L’Anthropologie, en tant que science holistique, tente de comprendre l’Homme dans son ensemble, dans l’espace et dans le temps, en tant qu’entité unique et paradoxalement aux multiples facettes. Cette discipline scientifique étudie l’Homme sous ses aspects sociaux et culturels, mais également au niveau biologique (anatomique, physiologique, processus évolutifs, etc.). Au niveau de l’expertise judiciaire, deux spécialités sont ainsi reconnues au niveau de la nomenclature officielle : il s’agit de l’anthropologie (G-02.02) et de l’anthropologie d’identification (G-01.02), toutes deux regroupées dans le champ disciplinaire de la criminalistique et des sciences criminelles. Ainsi, l’application des méthodes et des concepts de l’anthropologie biologique aux investigations criminelles correspond au domaine d’activité de l’Expert spécialisé en anthropologue médico-légale.
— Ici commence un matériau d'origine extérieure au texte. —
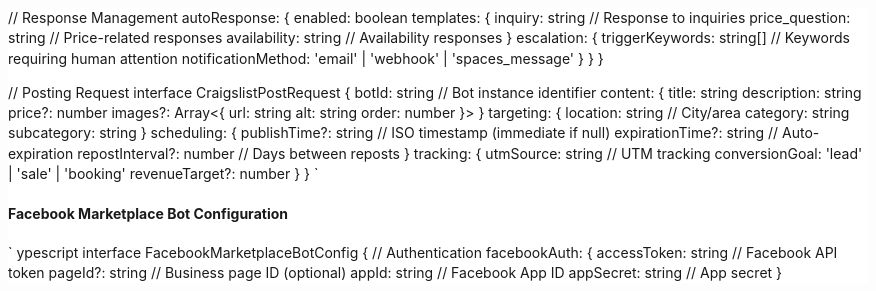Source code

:   // Response Management
  autoResponse: {
    enabled: boolean
    templates: {
      inquiry: string            // Response to inquiries
      price_question: string     // Price-related responses
      availability: string       // Availability responses
    }
    escalation: {
      triggerKeywords: string[]  // Keywords requiring human attention
      notificationMethod: 'email' | 'webhook' | 'spaces_message'
    }
  }
}

// Posting Request
interface CraigslistPostRequest {
  botId: string                  // Bot instance identifier
  content: {
    title: string
    description: string
    price?: number
    images?: Array<{
      url: string
      alt: string
      order: number
    }>
  }
  targeting: {
    location: string             // City/area
    category: string
    subcategory: string
  }
  scheduling: {
    publishTime?: string         // ISO timestamp (immediate if null)
    expirationTime?: string      // Auto-expiration
    repostInterval?: number      // Days between reposts
  }
  tracking: {
    utmSource: string           // UTM tracking
    conversionGoal: 'lead' | 'sale' | 'booking'
    revenueTarget?: number
  }
}
`

#### **Facebook Marketplace Bot Configuration**
`	ypescript
interface FacebookMarketplaceBotConfig {
  // Authentication
  facebookAuth: {
    accessToken: string          // Facebook API token
    pageId?: string              // Business page ID (optional)
    appId: string                // Facebook App ID
    appSecret: string            // App secret
  }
Parfois réalisées sur le sujet vivant, notamment dans le cadre de procédure d’estimation d’un âge inconnu (cas des mineurs isolés étrangers, par exemple), les expertises judiciaires sont majoritairement demandées pour apporter le maximum d’information à l’identification d’une personne décédée à partir de restes humains fortement endommagés et/ou fragmentaires, ou encore de restes osseux. Dans ce cas, un profil biologique est réalisé afin de fournir tous les éléments indispensables aux différents services de Police et de Justice. La réalisation d’une expertise en anthropologie médico-légale sur os sec permet notamment de répondre, entre autres, à ces différentes questions : 

  • Est-ce bien de l’os ?

  • Cet os est-il d’origine humaine ?

  • Quels sont les ossements représentés et à combien de personne cela peut-il correspondre au minimum ?

  • Ces ossements sont-ils récents (médico-légal) ou anciens (archéologique) ?

  • A qui appartiennent ces ossements (établissement du profil biologique) ? : 

  • Sexe

  • Age

  • Origine bio-géographique

  • Analyse anthropométrique : calcul de la stature et d’indices biométriques pertinents

  • Caractéristiques remarquables, éventuellement pathologiques

  • Observations de traumatismes et cause éventuelle de la mort.

  • Observations taphonomiques et estimation éventuelle du délai écoulé depuis le décès.